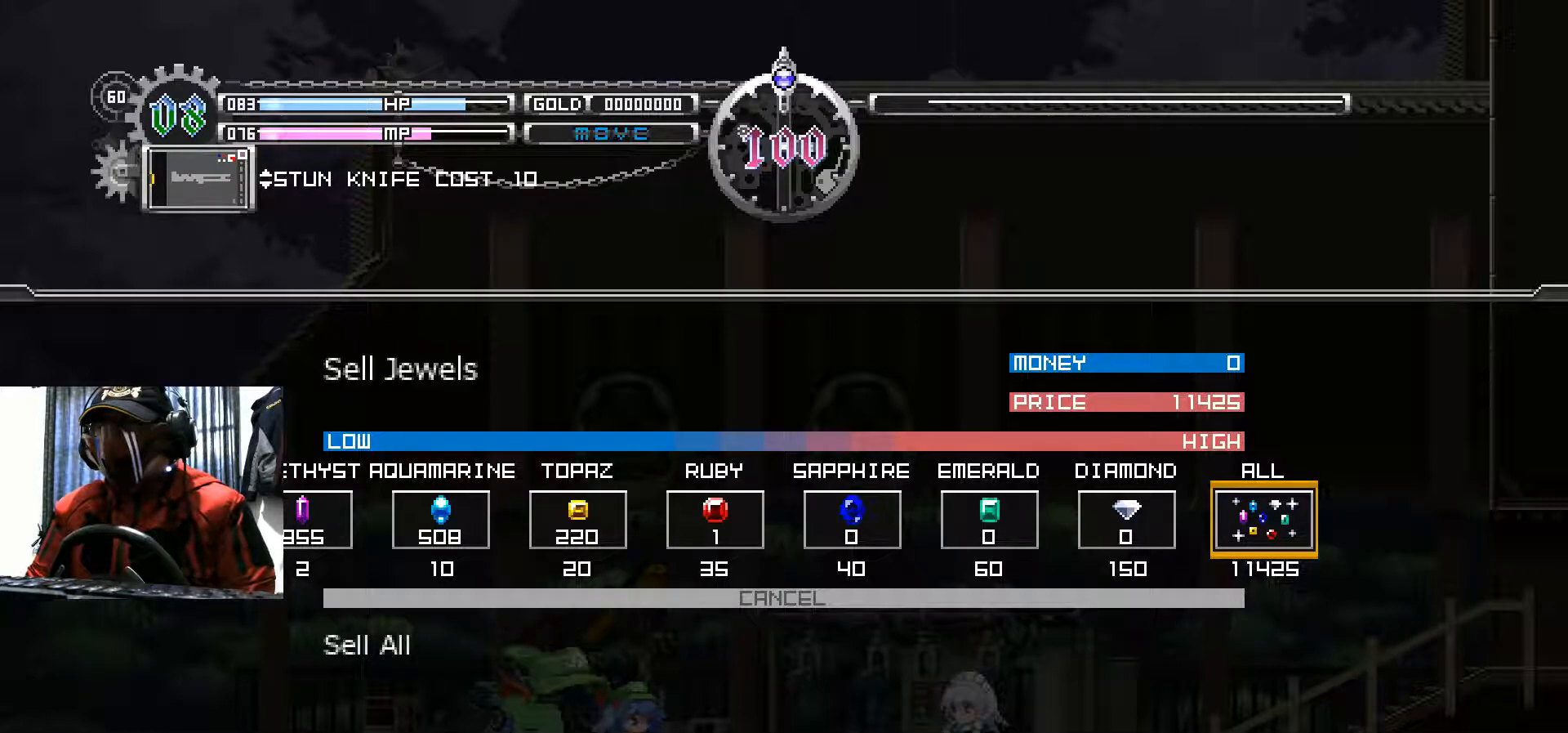
{"buttons": [], "left_stick": "center", "right_stick": "center", "events": []}
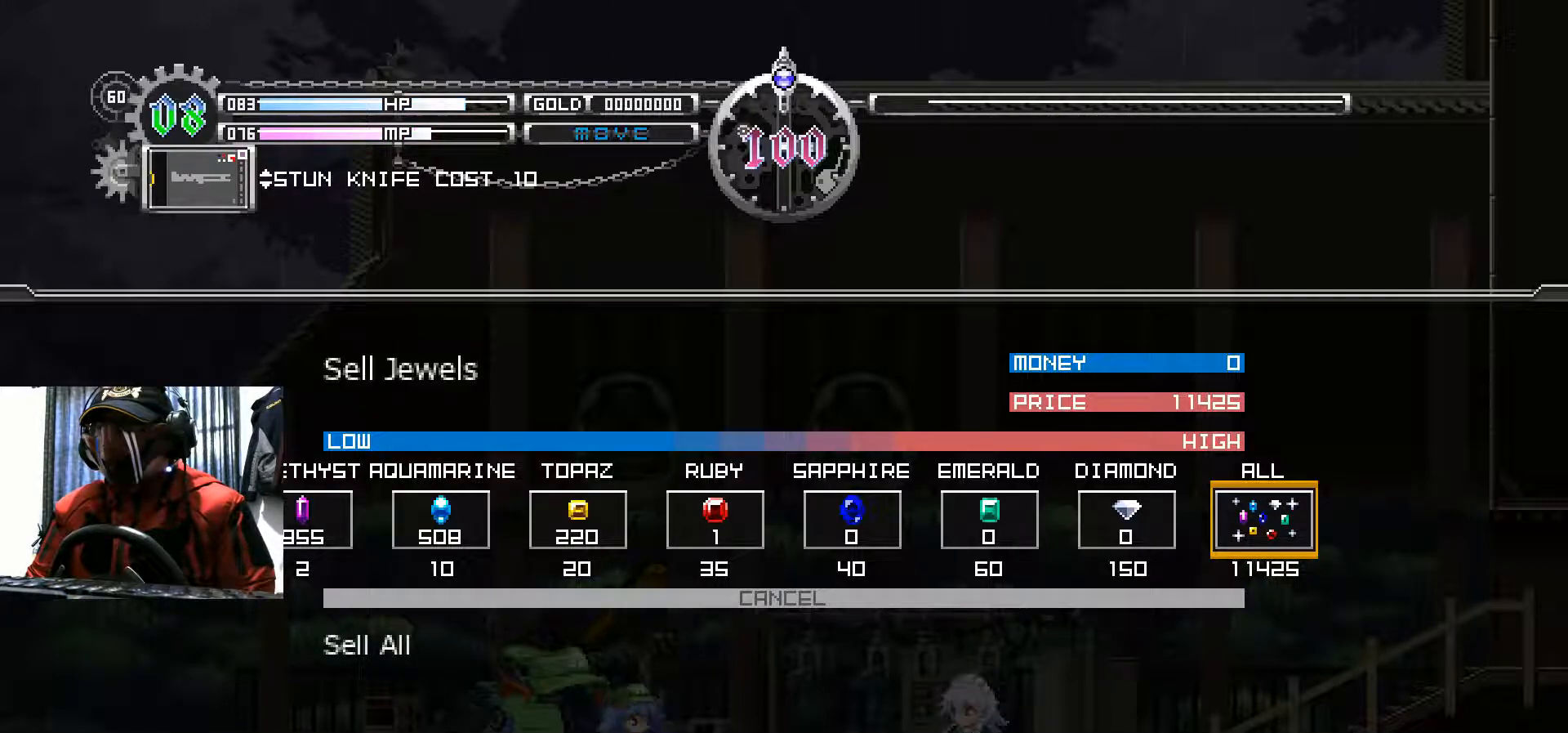
{"buttons": [], "left_stick": "center", "right_stick": "center", "events": [[33, "DPAD_RIGHT", "down"], [167, "DPAD_RIGHT", "up"]]}
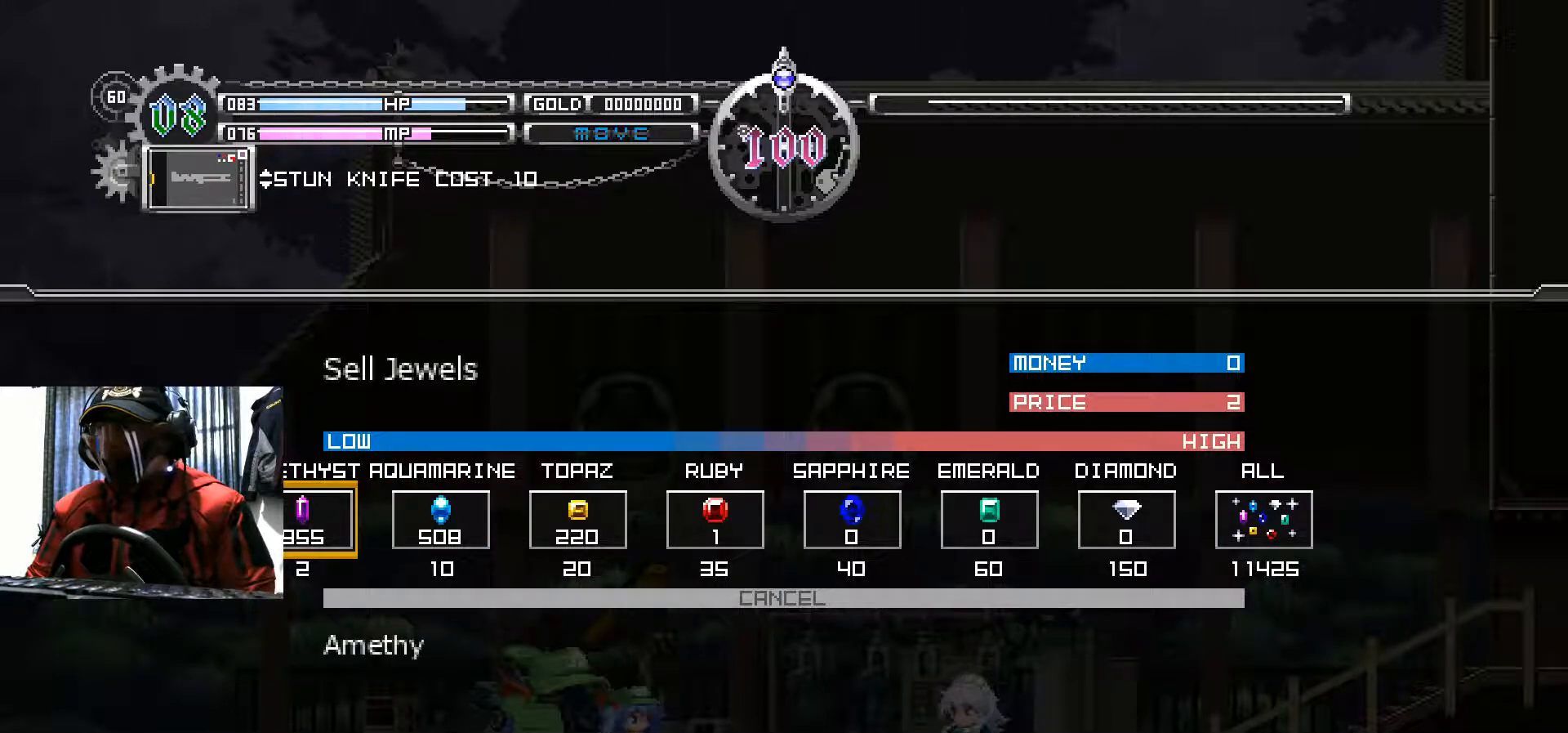
{"buttons": [], "left_stick": "center", "right_stick": "center", "events": []}
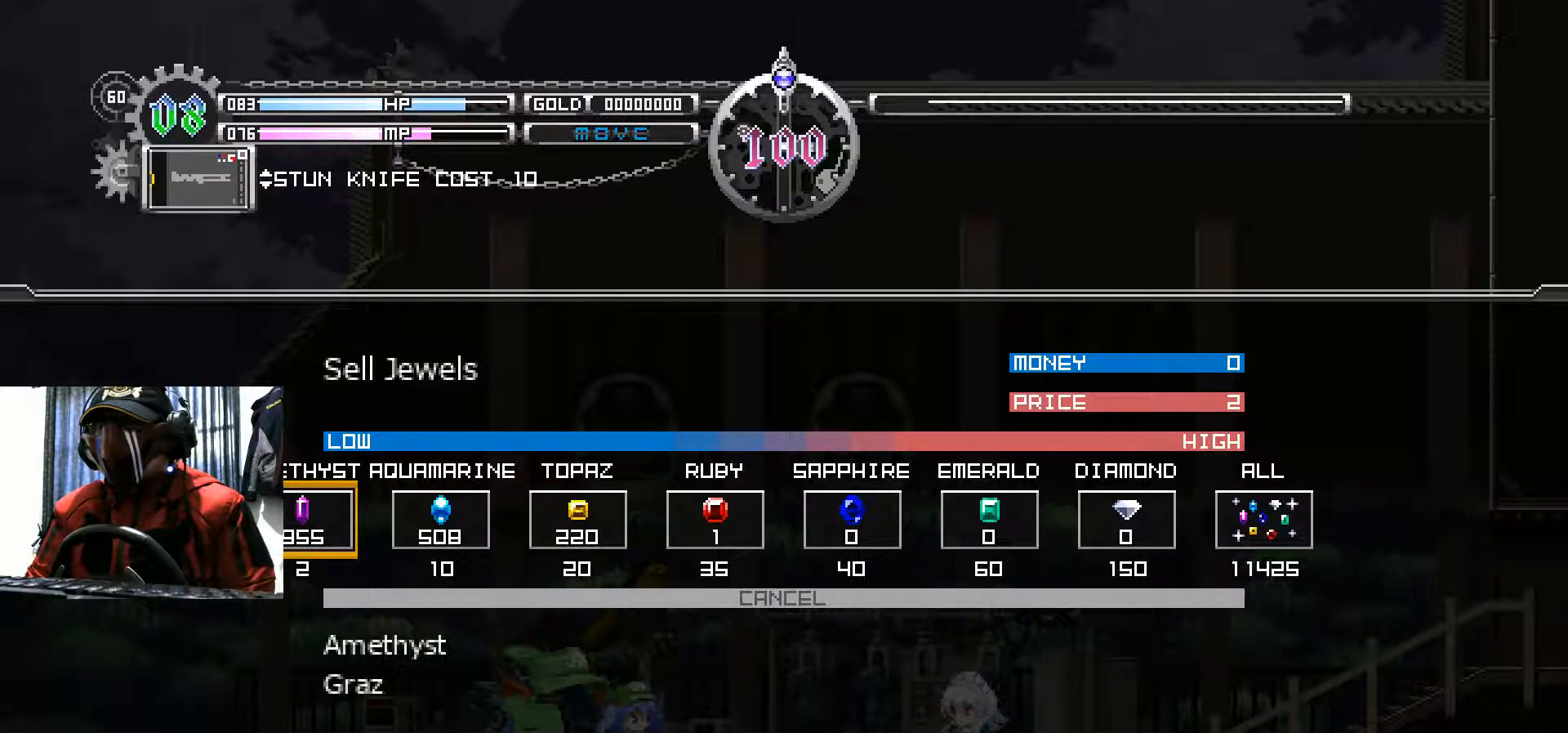
{"buttons": [], "left_stick": "center", "right_stick": "center", "events": []}
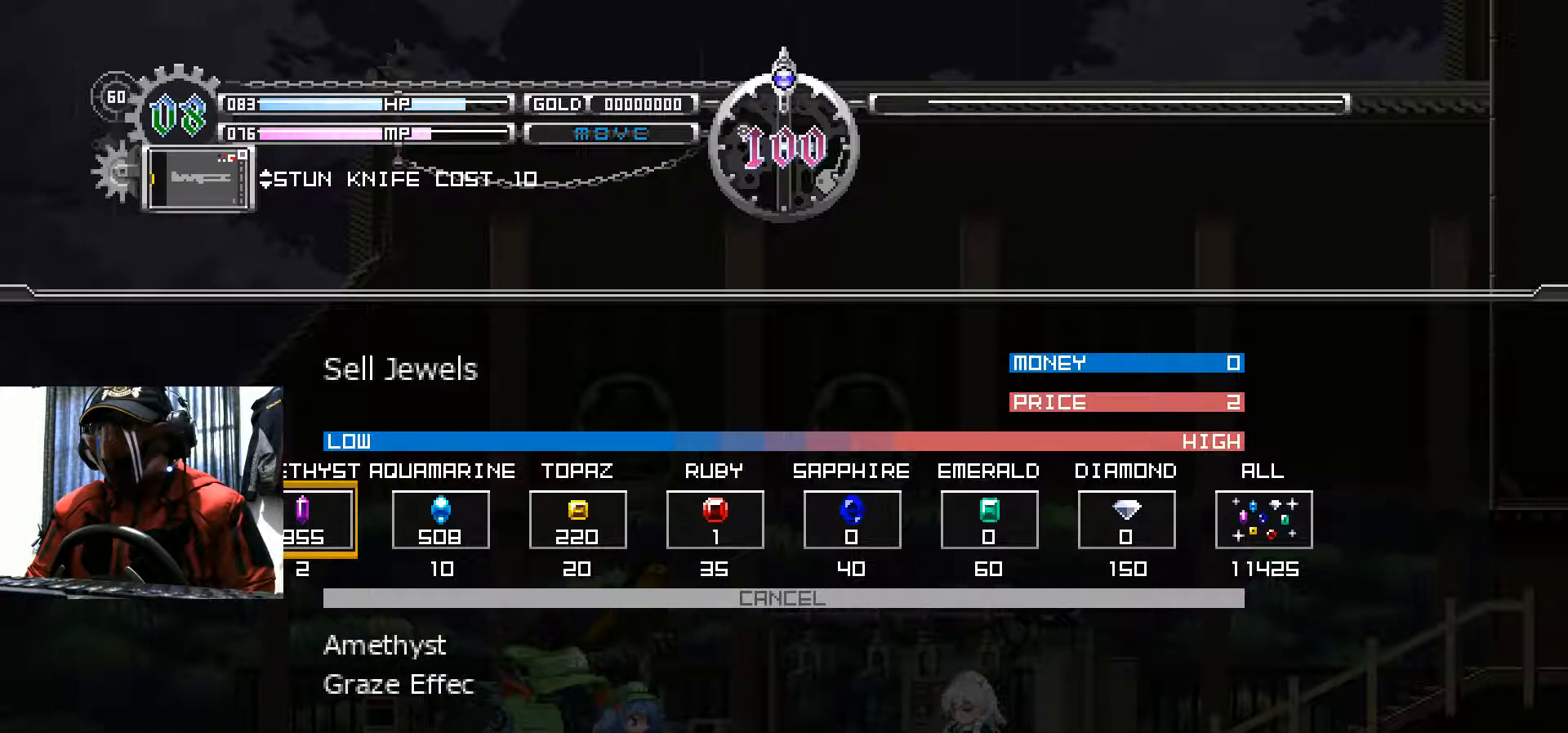
{"buttons": [], "left_stick": "center", "right_stick": "center", "events": []}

= Exercise goal =
The whole listing above, minus its pictures, is what you should write out word for word.

= Exercise output =
{"buttons": [], "left_stick": "center", "right_stick": "center", "events": []}
{"buttons": [], "left_stick": "center", "right_stick": "center", "events": [[33, "DPAD_RIGHT", "down"], [167, "DPAD_RIGHT", "up"]]}
{"buttons": [], "left_stick": "center", "right_stick": "center", "events": []}
{"buttons": [], "left_stick": "center", "right_stick": "center", "events": []}
{"buttons": [], "left_stick": "center", "right_stick": "center", "events": []}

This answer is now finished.